Whether a research study involves identifiable private information or biospecimens implicates the need to obtain a patient’s written informed consent to a study and the Common Rule provides significantly more flexibility to researchers investigating non-identifiable private information and biospecimens.  Similarly, the stringent requirements of HIPAA, applicable to “covered entities” and their “business associates,” are triggered by whether the health information to be accessed, used or disclosed is identifiable.  Notably, both regulatory schemes employ flexible definitions of what is “identifiable.”

The general concern raised by the Mayo Clinic findings, namely that information or biospecimens that once may have been considered de-identified or non-identifiable can become identifiable through the advance or new application of technology, are not unique to this recent facial recognition analysis finding.  For example, the prevalence of faster and cheaper genetic sequencing technology was at least one reason for recent changes to the Common Rule allowing researchers to obtain a more flexible “broad consent” from research subjects as such consent relates to the storage, maintenance and secondary research use of identifiable private information or biospecimens.[11]  Misuse of genetic information also prompted legislators in the United States to act over a decade ago to prevent the use of such information in certain discriminatory manners.[12]

Policy and rule changes, however, do not change the fact that the Mayo Clinic findings confirm that advances in, and the proliferation of, technology (like facial recognition software) paired with the widespread use of algorithmic-based data science will create ever more privacy “attack vectors.”  Researchers, clinical sponsors, institutional review boards (IRBs) and health care providers should be both forward thinking in their collection, storage and dissemination of potentially identifiable information and biospecimens and reactive when changes in technology, law or regulations require action on their part to protect individuals’ privacy.

[1] Christopher G. Schwarz, Ph.D., et al., Letter to the Editor, Identification of Anonymous MRI Research Participants with Face-Recognition Software, 381 New Eng.
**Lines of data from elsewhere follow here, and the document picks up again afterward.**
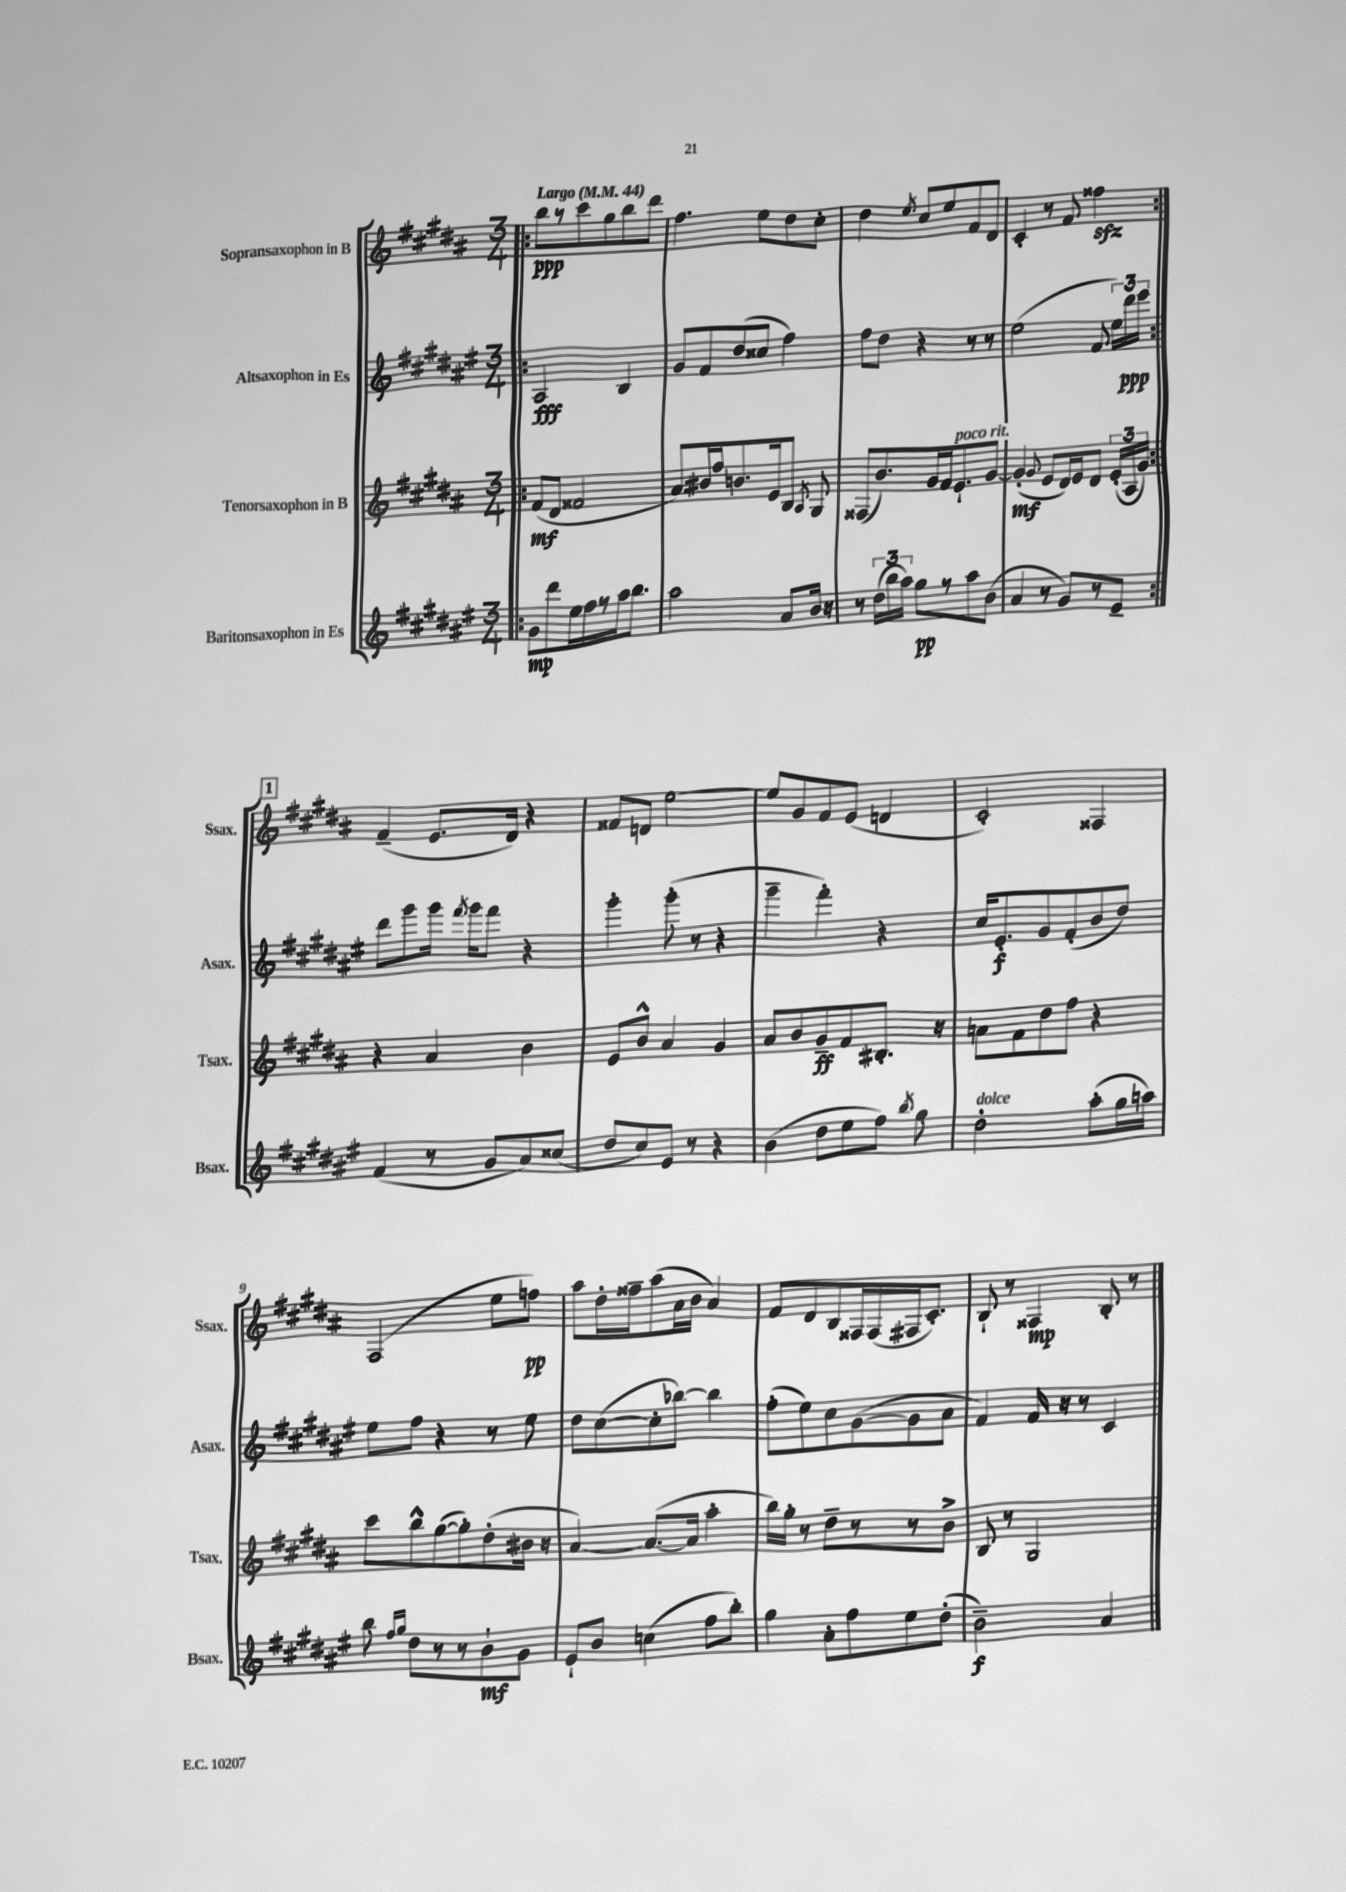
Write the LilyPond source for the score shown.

<<
\new StaffGroup <<
\new Staff = "s0" \with { instrumentName = "Sopransaxophon in B" shortInstrumentName = "Ssax." } {
    \clef treble \key b \major \numericTimeSignature \time 3/4 \tempo "Largo" 4 = 44
    \autoBeamOff \repeat volta 2 { \bar ".|:" b''8[\ppp r8 cis'''8 gis''8 b''8 dis'''8] |
    fis''4. e''8[ dis''8 cis''8]-. |
    dis''4 \acciaccatura { e''8 } cis''8[ e''8 fis'8 dis'8] |
    cis'4-. r8 fis'8 fisis''4\sfz | }
    \mark \markup { \box "1" } fis'4--( e'8.[ dis'16]) r4 |
    fisis'8[ d'8] e''2~ |
    e''8[ gis'8 fis'8 e'8]( d'4 |
    cis'2-.) fisis4 |
    fis2( e''8[ f''8]\pp) |
    ais''8[ dis''16-. fisis''16-- ais''8( ais'16 b'16] ais'4) |
    fis'8[ dis'8 b8 fisis16 fisis16( fis16 cis'8.]-.) |
    b8-! r8 fisis4\mp b8-. r8 \bar "|." |
}
\new Staff = "s1" \with { instrumentName = "Altsaxophon in Es" shortInstrumentName = "Asax." } {
    \clef treble \key fis \major \numericTimeSignature \time 3/4
    \autoBeamOff \repeat volta 2 { \bar ".|:" ais2\fff b4 |
    gis'8[ fis'8 dis''8( cisis''8] fis''4) |
    fis''8[ dis''8] r4 r8 r8 |
    eis''2( fis'8 \tuplet 3/2 { eis''16[) dis'''16\ppp eis'''16] } | }
    \mark \markup { \box "1" } dis'''8[ gis'''8 gis'''16] \acciaccatura { fis'''8 } gis'''16[ fis'''8] r4 |
    gis'''4-. gis'''8-.( r8 r4 |
    gis'''4-- fis'''4-.) r4 |
    cis''16[ eis'8.-.\f gis'8 fis'8-.( b'8 dis''8]) |
    eis''8[ fis''8] r4 r8 eis''8 |
    dis''8[ cis''8~( cis''8-. bes''8]~) bes''4 |
    fis''8[-.( eis''8) cis''8 gis'8~( gis'8 ais'8] |
    fis'4) fis'16 r16 r8 cis'4 \bar "|." |
}
\new Staff = "s2" \with { instrumentName = "Tenorsaxophon in B" shortInstrumentName = "Tsax." } {
    \clef treble \key b \major \numericTimeSignature \time 3/4
    \autoBeamOff \repeat volta 2 { \bar ".|:" fis'8[\mf( dis'8] fisis'2 |
    ais'8[) bis'16 fis''16 b'8. e'16 b8] \acciaccatura { ais8 } gis8 |
    fisis8[( b'8.) gis'16 fis'16 e'8.-!^\markup { \italic "poco rit." } gis'8]~ |
    gis'4-.\mf( \appoggiatura { gis'8 } e'8[ dis'16) e'16 dis'8] \tuplet 3/2 { e'16[-.( ais16 gis'16]) } | }
    \mark \markup { \box "1" } r4 ais'4 b'4 |
    e'8[ b'8]-^ ais'4 gis'4 |
    ais'8[ b'8 gis'8--\ff fis'8 bis8.]-. r16 |
    a'8[ fis'8 dis''8 fis''8] r4 |
    cis'''8[ b''8-^ gis''8~( gis''8-.) dis''8-.( bis'16] r16 |
    ais'4~) ais'8.[~( ais'16] ais''4-. |
    b''16[) gis''16]-. r8 dis''8[-- r8 r8 b'8]-> |
    b8 r8 gis2 \bar "|." |
}
\new Staff = "s3" \with { instrumentName = "Baritonsaxophon in Es" shortInstrumentName = "Bsax." } {
    \clef treble \key fis \major \numericTimeSignature \time 3/4
    \autoBeamOff \repeat volta 2 { \bar ".|:" gis'8[\mp dis'''8 eis''16 fis''16 r8 ais''16 b''8.] |
    ais''2 ais'8[ b'16] r16 |
    r8 \tuplet 3/2 { dis''16[( b''16 ais''16]) } gis''8[\pp r8 ais''8 b'8]( |
    ais'4 r8 gis'8[) r8 eis'8]-- | }
    \mark \markup { \box "1" } fis'4( r8 gis'8[ ais'8) cisis''8]( |
    dis''8[ cis''8) eis'8] r8 r4 |
    b'4( dis''8[ eis''8 fis''8]) \acciaccatura { b''8 } gis''8 |
    dis''2-.^\markup { \italic "dolce" } ais''8[-.( gis''16 a''16]) |
    b''8 \grace { fis''16[ gis''16] } dis''8[ r8 r8 b'8-!\mf gis'8] |
    eis'8[-! b'8] c''4( fis''8[ b''8]-.) |
    gis''4 ais'8[-. fis''8 eis''8 dis''8]-.( |
    b'2--\f) ais'4 \bar "|." |
}
>>
>>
J. Med. 17, 1684 (2019), https://www.nejm.org/doi/full/10.1056/NEJMc1908881.

[2] Id.

[3]Gina Kolata, You Got a Brain Scan at the Hospital. Someday a Computer May Use It to Identify You. N.Y. Times, Oct. 23, 2019, https://www.nytimes.com/2019/10/23/health/brain-scans-personal-identity.html.

[4] Supra n.1.

[5] Id.

[6] See 45 C.F.R. § 46.102.

[7] 45 C.F.R. § 46.102.

[8] Id.

[9] See 45 C.F.R. § 160.103.

[10] See 45 C.F.R. § 164.514.

[11] See Celia B. Fisher and Deborah M. Layman, Genomics, Big Data, and Broad Consent: a New Ethics Frontier for Prevention Science, 19 Prevention Science 7 (2018), https://www.ncbi.nlm.nih.gov/pmc/articles/PMC6182378/pdf/11121_2018_Article_944.pdfsee also 45 C.F.R. § 46.116.

[12] See The Genetic Information Nondiscrimination Act of 2008, Pub. L. No 110-233, 122 Stat. 881 (2008).